2014 hatte es Fälle von Windpocken gegeben, die sie als Kita-Leiterin dem zuständigen Gesundheitsamt gemeldet habe. Die Kinder, die sich angesteckt hatten, waren nicht gegen Windpocken geimpft. Das Gesundheitsamt habe die Eltern der Kinder angerufen und gefragt, weshalb ihre Kinder nicht geimpft seien. Durch diesen Anruf, sagt die Kita-Leiterin, hätten sich die Eltern „bedrängt und gegängelt gefühlt“.
Größte Impflücken bei Erwachsenen
Minister Gröhe versteht das nicht. „Wer seinem Kind Impfschutz verweigert“, sagte er, „gefährdet nicht nur das eigene Kind, sondern auch andere.“
Auch Berlins Gesundheitssenator Mario Czaja (CDU) sagte dem Tagesspiegel: „Ich bin ein Freund der Impfpflicht für Masern.“ Bei diesem Punkt gebe es aber in Deutschland keinen Konsens.
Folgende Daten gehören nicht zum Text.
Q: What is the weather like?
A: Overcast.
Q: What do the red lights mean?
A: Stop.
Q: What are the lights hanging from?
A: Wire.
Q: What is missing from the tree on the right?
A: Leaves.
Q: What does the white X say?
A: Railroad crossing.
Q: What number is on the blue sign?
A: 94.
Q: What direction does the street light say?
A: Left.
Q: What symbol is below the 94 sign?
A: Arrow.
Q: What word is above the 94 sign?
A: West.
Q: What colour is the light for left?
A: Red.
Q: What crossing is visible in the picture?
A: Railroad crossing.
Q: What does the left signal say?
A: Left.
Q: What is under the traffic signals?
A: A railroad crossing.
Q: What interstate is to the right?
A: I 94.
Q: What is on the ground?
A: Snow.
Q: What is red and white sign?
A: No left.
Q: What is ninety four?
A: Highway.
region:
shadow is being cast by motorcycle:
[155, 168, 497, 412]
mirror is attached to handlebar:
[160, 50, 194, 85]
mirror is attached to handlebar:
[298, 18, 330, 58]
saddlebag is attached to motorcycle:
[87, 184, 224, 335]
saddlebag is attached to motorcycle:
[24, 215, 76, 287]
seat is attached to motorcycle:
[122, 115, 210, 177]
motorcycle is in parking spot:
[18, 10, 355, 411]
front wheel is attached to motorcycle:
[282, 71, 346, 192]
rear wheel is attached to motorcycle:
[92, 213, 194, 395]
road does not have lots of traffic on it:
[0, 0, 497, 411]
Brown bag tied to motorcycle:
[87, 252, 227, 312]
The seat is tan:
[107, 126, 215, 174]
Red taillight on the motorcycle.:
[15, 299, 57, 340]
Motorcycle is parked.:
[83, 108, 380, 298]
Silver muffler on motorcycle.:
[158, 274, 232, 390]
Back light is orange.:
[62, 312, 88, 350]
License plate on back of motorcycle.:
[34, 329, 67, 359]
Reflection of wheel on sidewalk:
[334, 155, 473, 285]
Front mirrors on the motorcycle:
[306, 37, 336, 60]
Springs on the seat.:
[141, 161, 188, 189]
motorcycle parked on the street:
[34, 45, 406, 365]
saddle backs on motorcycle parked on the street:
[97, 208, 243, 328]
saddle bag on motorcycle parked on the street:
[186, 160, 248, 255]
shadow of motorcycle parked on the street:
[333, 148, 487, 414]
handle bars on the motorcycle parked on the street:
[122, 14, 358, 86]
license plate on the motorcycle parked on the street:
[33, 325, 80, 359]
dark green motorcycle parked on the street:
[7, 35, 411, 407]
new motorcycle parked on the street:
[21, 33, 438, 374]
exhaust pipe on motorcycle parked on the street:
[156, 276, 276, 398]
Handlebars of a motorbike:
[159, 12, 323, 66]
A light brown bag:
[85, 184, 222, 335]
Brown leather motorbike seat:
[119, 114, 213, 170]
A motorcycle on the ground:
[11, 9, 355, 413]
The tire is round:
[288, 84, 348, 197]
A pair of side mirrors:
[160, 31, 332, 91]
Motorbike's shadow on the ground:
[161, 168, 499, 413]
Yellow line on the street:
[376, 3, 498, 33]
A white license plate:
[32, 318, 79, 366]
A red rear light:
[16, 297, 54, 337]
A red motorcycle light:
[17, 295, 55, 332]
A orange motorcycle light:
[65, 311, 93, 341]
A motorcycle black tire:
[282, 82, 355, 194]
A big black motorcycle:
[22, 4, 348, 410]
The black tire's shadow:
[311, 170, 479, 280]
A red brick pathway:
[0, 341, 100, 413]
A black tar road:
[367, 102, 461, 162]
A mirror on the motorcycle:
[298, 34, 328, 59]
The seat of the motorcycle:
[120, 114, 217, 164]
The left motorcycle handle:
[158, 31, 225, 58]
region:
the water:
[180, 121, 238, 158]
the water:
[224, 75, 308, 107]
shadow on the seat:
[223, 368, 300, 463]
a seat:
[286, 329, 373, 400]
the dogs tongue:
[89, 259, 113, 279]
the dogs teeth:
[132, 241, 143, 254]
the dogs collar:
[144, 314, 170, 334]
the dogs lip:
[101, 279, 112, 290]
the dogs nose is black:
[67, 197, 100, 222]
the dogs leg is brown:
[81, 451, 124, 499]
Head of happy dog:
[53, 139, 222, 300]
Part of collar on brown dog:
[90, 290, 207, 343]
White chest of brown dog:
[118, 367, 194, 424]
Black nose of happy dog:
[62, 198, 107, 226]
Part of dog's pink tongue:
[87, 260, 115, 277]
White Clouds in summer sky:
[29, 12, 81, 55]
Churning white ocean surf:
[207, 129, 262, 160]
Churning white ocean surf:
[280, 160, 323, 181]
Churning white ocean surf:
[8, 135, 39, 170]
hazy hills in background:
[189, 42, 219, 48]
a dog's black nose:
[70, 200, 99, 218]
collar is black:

Außerdem „treten die größten Impflücken bei Erwachsenen auf, bei denen eine Impfpflicht schwer durchzusetzen ist“. Bei der Schuleingangsuntersuchung hingegen habe Berlin mit 96 Prozent bei der Erstimpfung und 91 Prozent bei der Zweitimpfung gute Quoten vorzuweisen.
Ausreichend sei das nicht, sagt Kinderarzt Fegeler. Sein Verband fordert, dass die Aufnahme in staatliche Einrichtungen wie Kindergärten oder Schulen vom Nachweis der empfohlenen Impfungen abhängig gemacht wird: „Es ibt so viele Menschen mit geschwächten Immunsystemen, die durch eine vermeidbare Ansteckung mit Masern in lebensbedrohlichen Zustand geraten könnten, dass eine solche Maßnahme durchaus vertretbar ist.“
Das Robert-Koch-Institut teilt zum Thema Impfung mit: „Es ist unbestritten, dass Impfstoffe Nebenwirkungen haben können. In den vergangenen Jahren ist darüber gestritten worden, ob Autismus, Diabetes oder selbst Multiple Sklerose durch Impfungen ausgelöst werden könnten. Einen Nachweis dafür gibt es allerdings bis heute nicht.“ Vielmehr sprächen die Ergebnisse vieler Studien gegen einen Zusammenhang zwischen Impfungen und den genannten Krankheiten.